[Haskell-cafe] what is f=f (not) doing ?

Sun Sep 23 21:05:08 EDT 2007

Miguel Mitrofanov wrote:
 >> A deadlock happens whenever two (or more) threads are blocked on each
 >> other.  Deadlocks can be extremely hard to detect, especially if they
 >> occur intermittently.
 >
 > Isn't that so much different from garbage collection? Replace
 > "thread" with "chunk of data", and "waits for" with "has a pointer
 > to" and these two problems look very similar. And we all know there
 > ARE efficient garbage collectors.

Actually, I think the two problems look /extremely/ similar.

When doing garbage collection, one BIG problem is determining what's
really a pointer and what's just data.  There are conservative garbage
collectors that assume just about anything can be a pointer, and then
there are precise garbage collectors that use knowledge of the layout
of "chunks of data" to identify the pointers to follow.

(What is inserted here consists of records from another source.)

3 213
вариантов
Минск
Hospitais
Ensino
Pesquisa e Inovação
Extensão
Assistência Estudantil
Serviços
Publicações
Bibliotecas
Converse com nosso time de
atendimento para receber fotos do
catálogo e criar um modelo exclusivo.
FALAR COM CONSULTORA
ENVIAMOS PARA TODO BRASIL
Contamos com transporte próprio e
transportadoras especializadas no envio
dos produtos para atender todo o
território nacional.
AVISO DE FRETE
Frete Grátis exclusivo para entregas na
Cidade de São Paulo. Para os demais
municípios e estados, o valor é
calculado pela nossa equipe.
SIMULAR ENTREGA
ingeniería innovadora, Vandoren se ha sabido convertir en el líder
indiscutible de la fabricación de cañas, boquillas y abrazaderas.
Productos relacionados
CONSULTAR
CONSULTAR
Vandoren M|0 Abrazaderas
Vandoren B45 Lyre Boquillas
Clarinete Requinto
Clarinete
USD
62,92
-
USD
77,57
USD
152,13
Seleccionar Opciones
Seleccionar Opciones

All garbage collectors have one thing in common, though.  They all
depend on being able to identify, for each chunk of data, what else it
has pointers to.  If all else fails, a conservative GC can simply
assume that everything is potentially a pointer and try to follow it.

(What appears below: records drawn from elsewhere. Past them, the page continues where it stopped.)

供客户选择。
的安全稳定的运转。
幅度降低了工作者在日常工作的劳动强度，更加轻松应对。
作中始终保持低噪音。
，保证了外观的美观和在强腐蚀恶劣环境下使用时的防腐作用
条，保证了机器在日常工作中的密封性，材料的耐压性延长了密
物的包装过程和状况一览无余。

Now, a deadlock detector would need to be able to identify, for each
blocked thread, what that thread is waiting for.  The OS already
tracks this information and uses it to determine when a blocked thread
becomes un-blocked and ready to run.

Now, if we could make sure that /all/ locks go through the OS, then
the OS would be able to build a complete dependency table.  When a
deadlock is about to occur, the OS would be able to detect it
immediately.

Back to reality: Not all locks go through the OS.

Suppose I'm using fibers.  That means I have one OS thread running
many routines at the same time, and I'm doing my own cooperative
multitasking.  GHC does this.  The OS has no idea what's going on.

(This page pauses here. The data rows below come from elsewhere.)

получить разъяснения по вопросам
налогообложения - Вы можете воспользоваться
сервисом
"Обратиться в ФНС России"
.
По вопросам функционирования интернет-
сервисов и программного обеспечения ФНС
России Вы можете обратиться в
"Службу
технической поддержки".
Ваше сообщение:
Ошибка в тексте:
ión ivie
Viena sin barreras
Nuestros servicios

Even if I had an OS that could track all locks, I can still get into
deadlock situations.

Suppose I have a programming error that causes two of my threads to
deadlock.  Furthermore, suppose that when the deadlock is detected, I
make both threads roll back and start again with the same pre-
conditions.  Now they will go back into the same deadlock.  This cycle
will repeat indefinitely, and it's beyond the OS's ability to detect.

Regarding deadlock detection, I think the real questions to ask are
 (1) Do deadlocks occur often enough for us to care?
 (2) When they do occur, are they severe enough for us to care?

If the answers are both "no", then deadlock detection is not worth the
trouble of implementation.  My opinion is that for typical commercial
end-user software, the answers are both "no".

For "critical" computing systems, like flight computers and life
support systems, the answers are obviously "yes"; a deadlock that
occurs once per million years is still a problem if it can bring down
a multi-million dollar aircraft with hundreds of passengers on board.

For these types of systems, the developers tend to spend extra
development resources to try to design fool-proof systems.  In some
cases, they may even go to heroic lengths to /prove/ that their
software is correct.

It /is/ possible to design a system that cannot deadlock.  It turns
out that one of the necessary conditions for deadlock is the hold and
wait condition.  If a process that's already holding resources is
/not/ allowed to request additional resources, then deadlocks are
impossible.  If we really, absolutely don't want any deadlocks, then
we can design a system in which a process that needs a resource is
required to release all its resources and then re-allocate its updated
list of resources.

-- Ron